• EXERCISE PASSAGE:
---+---

We need to talk. Like thousands of Australian’s out there, the allure of getting on a plane and travelling as far as possible from home to dreamier locations is always at the forefront of my mind. So three years ago, in 2012, amidst juggling a dead-end job, going to University, and (attempting) a social life, I booked a two-month ‘solo’ Euro-trip.
If you’ve ever been bitten by the travel bug, I can tell you now, Europe may one day cross your mind. And when it does, I want you to know something. I’ve been there and it was unforgettable. But looking back now, there’s another part of me that’s struggling to come to terms with how quickly our world is shifting. So much has changed, there’s no denying it. We love to travel, but we’re facing uncertain times.
When I reflect back to my trip, I think of the unspoilt beaches in Greece, the gelaterias across Italy and the decadent cheese tasting in Holland. I remember falling in love with the craziness of London and thinking “I’ll be back one day.” I explored the streets of Paris with great eagerness and curiosity, without a worry in the world. I chased sunsets, partied till the sunrise in Ibiza and walked away with some of the greatest memories. Europe gave me a sense of confidence that has allowed me to get to where I am today.
But fast forward to the present day and I’ve realised that my perception has shifted. Call it caution, call it the impact of the media, call it what you will. The world has changed. The currency continues to fluctuate as the sun continues to rise and set. Terrorism, the refugee crisis and the tragic loss of lives continue to be seen and felt by those around the world. And then to add fire to the fuel, Brexit happened.
What does Brexit mean for Australian travellers?

---+---

• TASK DETAILS: Translate this sentence from the passage about traveling in Europe into Spanish: "I explored the streets of Paris with great eagerness and curiosity, without a worry in the world."

• Figure understanding tasks:
---+---

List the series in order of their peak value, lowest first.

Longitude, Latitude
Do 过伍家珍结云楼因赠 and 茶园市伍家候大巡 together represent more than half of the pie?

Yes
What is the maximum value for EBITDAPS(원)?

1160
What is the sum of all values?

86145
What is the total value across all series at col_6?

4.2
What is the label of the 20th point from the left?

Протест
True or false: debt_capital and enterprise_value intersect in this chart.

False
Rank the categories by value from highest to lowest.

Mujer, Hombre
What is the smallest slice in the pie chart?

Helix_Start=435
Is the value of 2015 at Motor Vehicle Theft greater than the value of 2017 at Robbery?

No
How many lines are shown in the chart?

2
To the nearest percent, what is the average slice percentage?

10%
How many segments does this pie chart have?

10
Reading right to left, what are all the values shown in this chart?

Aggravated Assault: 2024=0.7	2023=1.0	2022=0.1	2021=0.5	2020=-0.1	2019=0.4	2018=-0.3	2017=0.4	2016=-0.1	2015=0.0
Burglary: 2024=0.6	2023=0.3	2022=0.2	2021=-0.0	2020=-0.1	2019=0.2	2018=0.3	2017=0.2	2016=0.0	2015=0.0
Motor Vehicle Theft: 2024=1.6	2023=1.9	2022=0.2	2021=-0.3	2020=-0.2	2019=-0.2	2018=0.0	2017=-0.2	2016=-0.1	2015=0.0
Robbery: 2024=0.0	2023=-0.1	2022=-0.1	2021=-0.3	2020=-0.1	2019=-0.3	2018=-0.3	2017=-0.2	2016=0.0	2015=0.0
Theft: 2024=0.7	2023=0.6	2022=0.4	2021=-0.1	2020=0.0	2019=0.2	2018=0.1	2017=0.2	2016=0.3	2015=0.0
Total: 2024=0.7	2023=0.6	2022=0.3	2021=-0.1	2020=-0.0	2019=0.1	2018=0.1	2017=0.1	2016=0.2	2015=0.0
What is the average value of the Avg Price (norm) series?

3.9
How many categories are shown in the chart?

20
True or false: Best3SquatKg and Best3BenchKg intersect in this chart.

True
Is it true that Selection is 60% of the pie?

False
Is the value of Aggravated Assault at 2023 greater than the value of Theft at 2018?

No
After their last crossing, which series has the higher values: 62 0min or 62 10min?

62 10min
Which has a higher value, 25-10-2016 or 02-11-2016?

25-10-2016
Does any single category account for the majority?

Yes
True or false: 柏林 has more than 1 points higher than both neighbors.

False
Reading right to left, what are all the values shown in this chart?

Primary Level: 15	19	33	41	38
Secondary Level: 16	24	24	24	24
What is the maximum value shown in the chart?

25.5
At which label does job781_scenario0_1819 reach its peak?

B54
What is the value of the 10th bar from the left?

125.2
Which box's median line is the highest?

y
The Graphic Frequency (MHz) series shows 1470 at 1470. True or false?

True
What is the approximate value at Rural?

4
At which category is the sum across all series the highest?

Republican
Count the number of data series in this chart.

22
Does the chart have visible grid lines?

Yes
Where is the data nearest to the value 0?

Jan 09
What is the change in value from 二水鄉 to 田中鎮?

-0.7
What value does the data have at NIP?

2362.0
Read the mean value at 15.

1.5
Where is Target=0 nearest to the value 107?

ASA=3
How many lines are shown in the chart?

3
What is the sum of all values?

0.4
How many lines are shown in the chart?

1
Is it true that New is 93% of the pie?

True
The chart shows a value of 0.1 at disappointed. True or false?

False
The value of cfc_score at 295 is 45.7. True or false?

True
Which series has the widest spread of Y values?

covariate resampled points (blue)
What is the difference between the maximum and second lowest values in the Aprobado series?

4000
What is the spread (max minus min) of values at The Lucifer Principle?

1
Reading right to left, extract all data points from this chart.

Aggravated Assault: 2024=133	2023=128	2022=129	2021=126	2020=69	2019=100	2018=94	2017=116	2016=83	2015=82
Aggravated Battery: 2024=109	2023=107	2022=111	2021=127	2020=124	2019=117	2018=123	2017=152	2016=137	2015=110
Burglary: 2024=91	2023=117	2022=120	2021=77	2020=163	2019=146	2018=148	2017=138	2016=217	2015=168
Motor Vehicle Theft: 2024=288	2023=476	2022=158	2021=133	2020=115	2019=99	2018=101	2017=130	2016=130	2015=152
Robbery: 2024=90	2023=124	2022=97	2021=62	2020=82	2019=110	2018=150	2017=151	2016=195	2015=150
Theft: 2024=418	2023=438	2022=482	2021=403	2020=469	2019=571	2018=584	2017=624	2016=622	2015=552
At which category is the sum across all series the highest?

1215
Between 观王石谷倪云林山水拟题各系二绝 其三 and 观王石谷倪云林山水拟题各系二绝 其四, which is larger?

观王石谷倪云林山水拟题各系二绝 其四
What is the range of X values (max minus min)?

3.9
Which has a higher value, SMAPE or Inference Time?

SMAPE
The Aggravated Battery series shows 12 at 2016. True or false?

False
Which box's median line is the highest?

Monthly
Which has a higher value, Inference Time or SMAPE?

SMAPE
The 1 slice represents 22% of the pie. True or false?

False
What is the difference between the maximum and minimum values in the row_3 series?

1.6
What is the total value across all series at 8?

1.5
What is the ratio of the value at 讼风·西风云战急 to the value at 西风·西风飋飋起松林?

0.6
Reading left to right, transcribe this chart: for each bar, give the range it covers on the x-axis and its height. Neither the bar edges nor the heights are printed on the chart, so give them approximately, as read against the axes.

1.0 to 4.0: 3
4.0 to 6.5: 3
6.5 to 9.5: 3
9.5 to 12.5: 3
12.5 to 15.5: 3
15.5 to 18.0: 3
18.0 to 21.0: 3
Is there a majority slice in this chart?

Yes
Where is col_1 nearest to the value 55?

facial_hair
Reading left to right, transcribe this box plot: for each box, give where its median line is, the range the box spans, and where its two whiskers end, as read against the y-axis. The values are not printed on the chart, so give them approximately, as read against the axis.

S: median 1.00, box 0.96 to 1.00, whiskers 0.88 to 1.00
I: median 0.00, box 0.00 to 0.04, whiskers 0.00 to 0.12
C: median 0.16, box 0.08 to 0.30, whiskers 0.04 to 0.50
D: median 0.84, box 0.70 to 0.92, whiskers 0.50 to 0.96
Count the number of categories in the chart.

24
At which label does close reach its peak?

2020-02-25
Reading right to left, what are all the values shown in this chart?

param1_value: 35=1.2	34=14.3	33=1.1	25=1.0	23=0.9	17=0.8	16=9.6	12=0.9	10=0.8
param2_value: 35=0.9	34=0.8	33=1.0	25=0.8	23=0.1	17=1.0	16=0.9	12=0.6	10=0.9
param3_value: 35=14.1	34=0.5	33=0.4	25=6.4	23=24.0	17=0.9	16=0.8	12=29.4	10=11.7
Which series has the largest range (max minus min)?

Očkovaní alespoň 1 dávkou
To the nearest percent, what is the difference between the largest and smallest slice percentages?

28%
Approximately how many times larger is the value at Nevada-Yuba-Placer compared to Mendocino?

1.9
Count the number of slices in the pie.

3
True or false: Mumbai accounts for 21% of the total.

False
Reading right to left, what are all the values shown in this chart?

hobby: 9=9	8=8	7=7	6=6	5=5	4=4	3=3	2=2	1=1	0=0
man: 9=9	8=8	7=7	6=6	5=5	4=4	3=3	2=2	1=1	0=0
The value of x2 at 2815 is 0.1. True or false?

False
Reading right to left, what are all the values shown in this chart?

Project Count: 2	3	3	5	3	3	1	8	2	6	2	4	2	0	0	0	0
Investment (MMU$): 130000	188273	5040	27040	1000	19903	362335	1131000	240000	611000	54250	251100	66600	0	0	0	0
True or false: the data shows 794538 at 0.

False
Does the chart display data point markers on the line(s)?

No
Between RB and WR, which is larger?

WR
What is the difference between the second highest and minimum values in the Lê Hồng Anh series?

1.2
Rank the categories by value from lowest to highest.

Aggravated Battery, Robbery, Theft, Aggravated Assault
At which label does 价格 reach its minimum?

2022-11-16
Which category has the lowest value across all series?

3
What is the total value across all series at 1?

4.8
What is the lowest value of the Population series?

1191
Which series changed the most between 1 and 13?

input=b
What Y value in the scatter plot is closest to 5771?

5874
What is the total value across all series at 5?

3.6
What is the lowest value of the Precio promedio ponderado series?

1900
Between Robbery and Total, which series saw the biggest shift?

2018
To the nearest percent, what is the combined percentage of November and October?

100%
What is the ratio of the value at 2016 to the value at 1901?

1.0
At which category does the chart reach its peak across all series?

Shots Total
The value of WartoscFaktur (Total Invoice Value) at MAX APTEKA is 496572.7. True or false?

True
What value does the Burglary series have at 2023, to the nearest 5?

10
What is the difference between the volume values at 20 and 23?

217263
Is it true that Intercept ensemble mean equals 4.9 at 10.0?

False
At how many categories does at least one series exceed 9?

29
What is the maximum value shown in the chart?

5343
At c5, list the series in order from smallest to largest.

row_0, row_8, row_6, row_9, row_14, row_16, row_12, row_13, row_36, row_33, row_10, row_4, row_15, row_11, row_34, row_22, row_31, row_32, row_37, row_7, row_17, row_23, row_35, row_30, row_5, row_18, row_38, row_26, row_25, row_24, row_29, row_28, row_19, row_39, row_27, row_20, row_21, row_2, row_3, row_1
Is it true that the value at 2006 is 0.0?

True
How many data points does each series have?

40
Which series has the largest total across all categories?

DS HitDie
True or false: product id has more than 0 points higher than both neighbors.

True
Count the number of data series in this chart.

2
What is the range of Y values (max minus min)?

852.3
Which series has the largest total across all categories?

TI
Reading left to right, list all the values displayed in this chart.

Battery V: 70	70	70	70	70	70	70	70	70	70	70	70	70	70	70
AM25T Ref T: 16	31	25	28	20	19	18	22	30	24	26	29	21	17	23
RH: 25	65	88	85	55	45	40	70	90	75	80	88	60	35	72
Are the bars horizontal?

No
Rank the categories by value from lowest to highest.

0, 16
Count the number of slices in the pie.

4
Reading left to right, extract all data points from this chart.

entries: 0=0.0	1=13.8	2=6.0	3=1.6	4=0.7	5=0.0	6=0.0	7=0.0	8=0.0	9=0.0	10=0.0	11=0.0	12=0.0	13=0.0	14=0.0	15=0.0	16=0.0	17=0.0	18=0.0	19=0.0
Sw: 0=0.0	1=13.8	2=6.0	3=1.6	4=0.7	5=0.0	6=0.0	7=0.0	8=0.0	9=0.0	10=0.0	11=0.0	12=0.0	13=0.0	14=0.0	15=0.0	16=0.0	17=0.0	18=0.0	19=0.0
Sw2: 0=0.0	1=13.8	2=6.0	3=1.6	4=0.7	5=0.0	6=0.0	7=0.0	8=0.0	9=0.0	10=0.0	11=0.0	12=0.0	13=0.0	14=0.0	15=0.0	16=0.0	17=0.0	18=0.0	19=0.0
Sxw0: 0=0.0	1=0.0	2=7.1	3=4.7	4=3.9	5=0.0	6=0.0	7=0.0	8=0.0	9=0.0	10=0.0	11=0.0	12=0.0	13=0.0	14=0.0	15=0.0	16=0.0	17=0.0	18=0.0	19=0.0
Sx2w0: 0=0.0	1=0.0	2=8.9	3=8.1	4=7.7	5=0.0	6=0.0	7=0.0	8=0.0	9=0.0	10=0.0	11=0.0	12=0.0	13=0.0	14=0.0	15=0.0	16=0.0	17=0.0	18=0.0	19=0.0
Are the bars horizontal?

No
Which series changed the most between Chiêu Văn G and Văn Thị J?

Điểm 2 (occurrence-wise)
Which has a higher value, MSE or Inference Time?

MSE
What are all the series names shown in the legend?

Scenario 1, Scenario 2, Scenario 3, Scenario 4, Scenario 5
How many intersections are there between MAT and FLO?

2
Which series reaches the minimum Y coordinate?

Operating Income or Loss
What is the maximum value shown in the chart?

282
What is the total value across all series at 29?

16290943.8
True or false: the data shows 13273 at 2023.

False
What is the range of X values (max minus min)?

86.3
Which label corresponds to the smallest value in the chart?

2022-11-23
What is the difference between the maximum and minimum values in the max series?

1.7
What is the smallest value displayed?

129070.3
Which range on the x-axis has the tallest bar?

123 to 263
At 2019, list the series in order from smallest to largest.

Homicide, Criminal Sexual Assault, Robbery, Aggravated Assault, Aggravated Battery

---+---

• ANSWER SPACE: Exploré las calles de París con gran entusiasmo y curiosidad, sin ninguna preocupación en el mundo.